→ **EXERCISE AIM**
Return every line of the records below word for word, leaving nothing out and changing nothing.

→ **Dataset excerpts**
======

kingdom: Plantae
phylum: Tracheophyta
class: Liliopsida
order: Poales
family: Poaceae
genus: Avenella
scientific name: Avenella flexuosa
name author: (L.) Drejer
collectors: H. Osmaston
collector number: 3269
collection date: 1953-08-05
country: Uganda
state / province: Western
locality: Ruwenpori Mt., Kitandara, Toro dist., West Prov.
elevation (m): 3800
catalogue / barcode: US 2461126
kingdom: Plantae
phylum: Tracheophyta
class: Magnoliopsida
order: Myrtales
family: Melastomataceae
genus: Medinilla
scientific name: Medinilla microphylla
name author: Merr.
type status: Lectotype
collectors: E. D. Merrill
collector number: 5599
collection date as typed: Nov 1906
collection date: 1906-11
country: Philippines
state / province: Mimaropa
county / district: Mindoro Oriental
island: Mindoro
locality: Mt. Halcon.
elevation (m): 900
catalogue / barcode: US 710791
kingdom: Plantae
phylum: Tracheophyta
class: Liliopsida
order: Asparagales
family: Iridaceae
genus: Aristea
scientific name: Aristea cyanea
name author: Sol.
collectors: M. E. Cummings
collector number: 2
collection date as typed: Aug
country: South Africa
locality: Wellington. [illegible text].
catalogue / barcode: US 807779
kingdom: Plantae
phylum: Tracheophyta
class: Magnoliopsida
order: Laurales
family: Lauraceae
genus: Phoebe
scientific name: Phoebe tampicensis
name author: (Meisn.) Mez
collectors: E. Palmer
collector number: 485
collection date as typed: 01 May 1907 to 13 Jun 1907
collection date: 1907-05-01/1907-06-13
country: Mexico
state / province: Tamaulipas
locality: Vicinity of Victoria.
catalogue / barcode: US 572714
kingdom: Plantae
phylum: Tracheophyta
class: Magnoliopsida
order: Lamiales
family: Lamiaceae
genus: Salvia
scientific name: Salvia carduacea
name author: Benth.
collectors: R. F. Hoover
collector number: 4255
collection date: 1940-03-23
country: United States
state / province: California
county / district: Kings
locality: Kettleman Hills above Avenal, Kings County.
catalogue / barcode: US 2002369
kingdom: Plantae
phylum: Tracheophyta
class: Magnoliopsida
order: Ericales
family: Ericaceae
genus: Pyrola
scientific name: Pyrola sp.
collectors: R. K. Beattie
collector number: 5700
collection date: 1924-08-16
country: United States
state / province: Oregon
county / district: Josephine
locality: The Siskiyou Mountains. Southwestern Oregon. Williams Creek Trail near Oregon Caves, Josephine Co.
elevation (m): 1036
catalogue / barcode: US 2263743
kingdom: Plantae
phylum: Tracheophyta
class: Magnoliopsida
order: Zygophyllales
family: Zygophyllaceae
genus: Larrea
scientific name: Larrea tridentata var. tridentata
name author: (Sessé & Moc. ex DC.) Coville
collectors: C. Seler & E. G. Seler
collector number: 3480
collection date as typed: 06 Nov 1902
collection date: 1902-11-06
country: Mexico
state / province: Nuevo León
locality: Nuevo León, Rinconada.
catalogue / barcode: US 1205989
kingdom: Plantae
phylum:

======

→ **FINAL ANSWER**
kingdom: Plantae
phylum: Tracheophyta
class: Liliopsida
order: Poales
family: Poaceae
genus: Avenella
scientific name: Avenella flexuosa
name author: (L.) Drejer
collectors: H. Osmaston
collector number: 3269
collection date: 1953-08-05
country: Uganda
state / province: Western
locality: Ruwenpori Mt., Kitandara, Toro dist., West Prov.
elevation (m): 3800
catalogue / barcode: US 2461126
kingdom: Plantae
phylum: Tracheophyta
class: Magnoliopsida
order: Myrtales
family: Melastomataceae
genus: Medinilla
scientific name: Medinilla microphylla
name author: Merr.
type status: Lectotype
collectors: E. D. Merrill
collector number: 5599
collection date as typed: Nov 1906
collection date: 1906-11
country: Philippines
state / province: Mimaropa
county / district: Mindoro Oriental
island: Mindoro
locality: Mt. Halcon.
elevation (m): 900
catalogue / barcode: US 710791
kingdom: Plantae
phylum: Tracheophyta
class: Liliopsida
order: Asparagales
family: Iridaceae
genus: Aristea
scientific name: Aristea cyanea
name author: Sol.
collectors: M. E. Cummings
collector number: 2
collection date as typed: Aug
country: South Africa
locality: Wellington. [illegible text].
catalogue / barcode: US 807779
kingdom: Plantae
phylum: Tracheophyta
class: Magnoliopsida
order: Laurales
family: Lauraceae
genus: Phoebe
scientific name: Phoebe tampicensis
name author: (Meisn.) Mez
collectors: E. Palmer
collector number: 485
collection date as typed: 01 May 1907 to 13 Jun 1907
collection date: 1907-05-01/1907-06-13
country: Mexico
state / province: Tamaulipas
locality: Vicinity of Victoria.
catalogue / barcode: US 572714
kingdom: Plantae
phylum: Tracheophyta
class: Magnoliopsida
order: Lamiales
family: Lamiaceae
genus: Salvia
scientific name: Salvia carduacea
name author: Benth.
collectors: R. F. Hoover
collector number: 4255
collection date: 1940-03-23
country: United States
state / province: California
county / district: Kings
locality: Kettleman Hills above Avenal, Kings County.
catalogue / barcode: US 2002369
kingdom: Plantae
phylum: Tracheophyta
class: Magnoliopsida
order: Ericales
family: Ericaceae
genus: Pyrola
scientific name: Pyrola sp.
collectors: R. K. Beattie
collector number: 5700
collection date: 1924-08-16
country: United States
state / province: Oregon
county / district: Josephine
locality: The Siskiyou Mountains. Southwestern Oregon. Williams Creek Trail near Oregon Caves, Josephine Co.
elevation (m): 1036
catalogue / barcode: US 2263743
kingdom: Plantae
phylum: Tracheophyta
class: Magnoliopsida
order: Zygophyllales
family: Zygophyllaceae
genus: Larrea
scientific name: Larrea tridentata var. tridentata
name author: (Sessé & Moc. ex DC.) Coville
collectors: C. Seler & E. G. Seler
collector number: 3480
collection date as typed: 06 Nov 1902
collection date: 1902-11-06
country: Mexico
state / province: Nuevo León
locality: Nuevo León, Rinconada.
catalogue / barcode: US 1205989
kingdom: Plantae
phylum:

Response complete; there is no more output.